Bitcoin, Tulips, and Power Consumption
On the day we are writing this, bitcoin traded to a high of $19,227.08. The price increase for 2017 has been so explosive that major media outlets are now providing regular price updates around the clock while profiling a new crop of bitcoin millionaries—some just teenagers—as families sell all their belongings to invest in the new currency that will change the world.
For all these reasons and more, the naysayers love to compare what we see today to the Tulip mania of the 1600s, one of the first and most widely-cited bubbles in history.
This time on FS Insider, we spoke with Demelza Hays on the bitcoin-tulip mania comparison and her newly published Crypto Research Report.
A Number of Similarities
During the Tulip mania, new sources of gold and silver from the New World came to Amsterdam, driving up the prices of goods and services.
“When you have currency inflation … those units need to be spent somewhere on goods and services, or they need to be hoarded,” she said. “That’s very similar to Bitcoin. We have basically seen fiat currencies being heavily inflated with quantitative easing and other monetary policies, such as negative interest rates.”
In addition to the increase in money, tulips, like bitcoin, were novel, exotic, and relatively limited in supply, eventually becoming so popular that a tulip futures market was even created, as we now see with bitcoin only days ago.
One Major Difference
While this comparison has some merit, especially when we look at the exponential price increase, tulips were not a technological breakthrough.
Though a horticulturist may disagree, Demelza said, “tulips are just another flower—they don’t really represent a shift in the way we do business or make payments.”
Bitcoin, however, combines encryption and distributed computing to create an immutable chain of verified transactions (the “blockchain”) to solve a long-standing problem that made decentralized, digital payments previously impossible.
Basically, Satoshi Nakamoto and the group of people who created Bitcoin were able to make a permanent ledger of information by solving the “double spend problem,” which describes a situation where someone wants to send sensitive information over a network, but any of that information can easily be duplicated.
New Cryptocurrencies Emerging
While Bitcoin has led the way, newer technologies are being developed based on the blockchain. Demelza, who also teaches a cryptocurrency course at the University of Liechtenstein, classifies them into three different groups.
In the first category, we have medium-of-exchange cryptocurrencies like Bitcoin, Bitcoin Cash, Monero, Litecoin, Dash, and others.
The second category consists of infrastructure cryptocurrencies like Ethereum, Ethereum Classic, Iota, Tazos, and others.
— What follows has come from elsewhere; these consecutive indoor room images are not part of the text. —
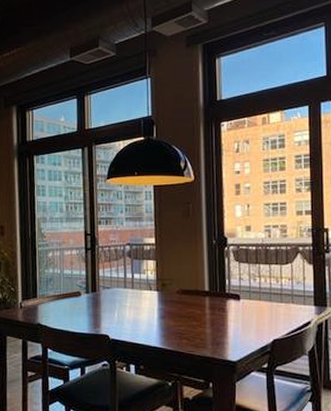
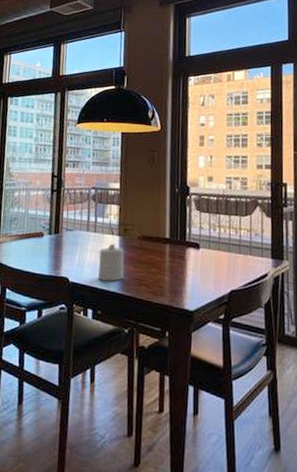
candle: none [138,299,164,337] -> present [98,243,124,282]

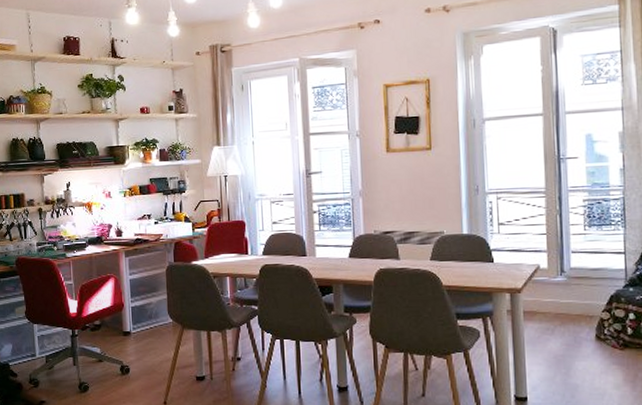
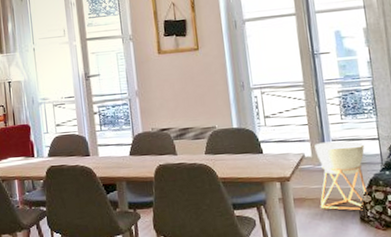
planter: none [552,253,608,328] -> present [314,140,368,211]

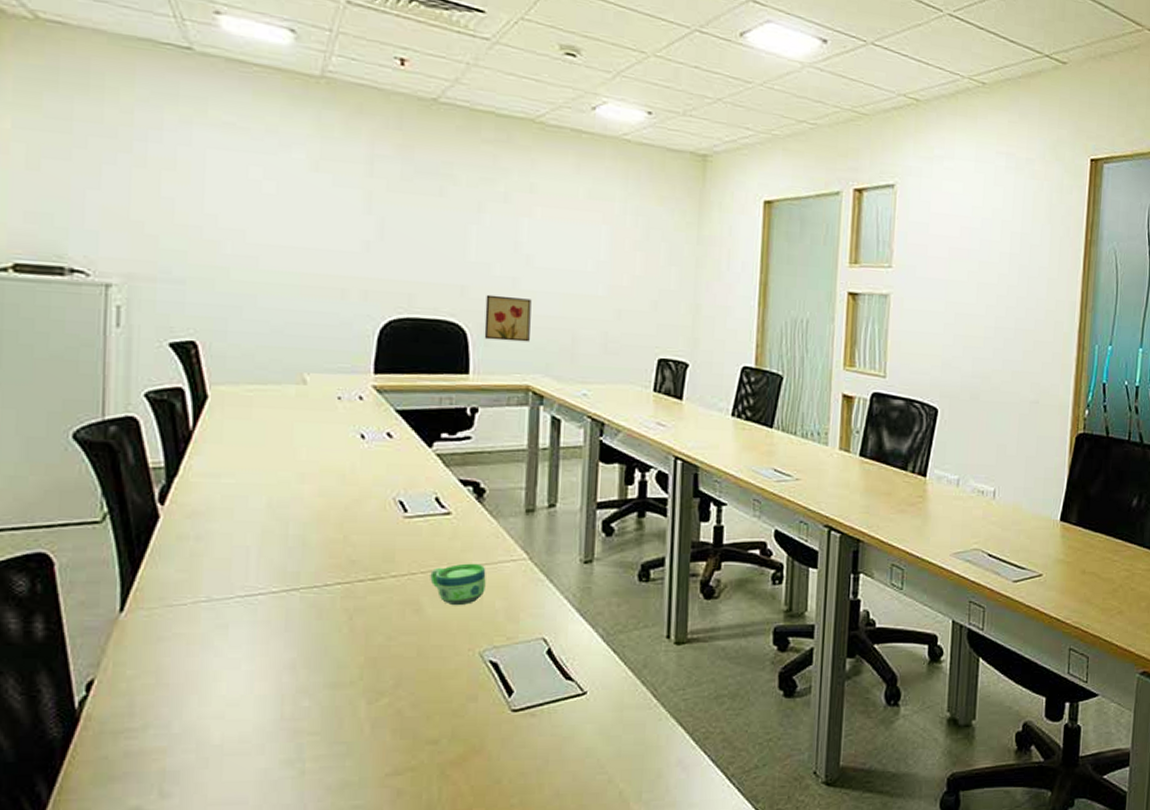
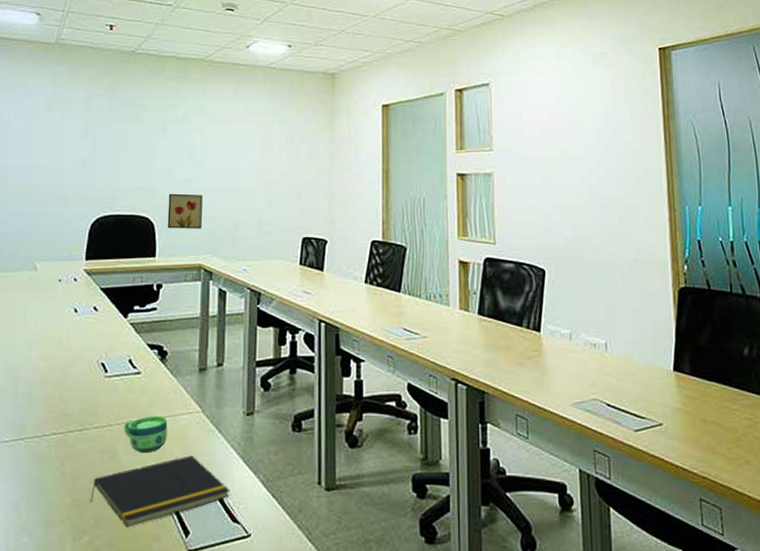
notepad: none [389,608,563,688] -> present [90,455,230,528]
These allow users to build smart contracts and other cryptocurrencies on top of the blockchain technology.
Demelza refers to the third category as general purpose tokens, which do not have utility themselves but serve as a digital share in a company, which are allowed to be traded on cryptocurrency exchanges.
Supercomputing and Energy Use
Current computing technology used to mine bitcoin is specialized and limited, but one day that may change.
“We’re in the early stages, and I think that in the next couple years we’re really going to see the potential to have global-scale computing with hashing power that we’ve never seen before,” Hays said. “Just looking at the hashing power of the Bitcoin network alone, it is over 1,000 times more powerful than all of the supercomputers in the world put together.”
Right now, blockchain technology is largely limited to mining cryptocurrencies, but has the potential to unleash a whole new world of global computing.
Because of its decentralized, global scale, however, bitcoin “is using an enormous amount of electricity,” Hays told listeners. That being said, our current banking and financial system uses far more, she added.
Bitcoin’s power consumption is starting to gain more and more attention, not just in terms of skyrocketing transaction fees, but also when it comes to concerns over the size of bitcoin’s carbon footprint.
Ultimately, this may be the reason sentiment finally turns negative on this new technology; or, if you are into the more conspiratorial side of things, the means by which “the powers that be” try to take it down.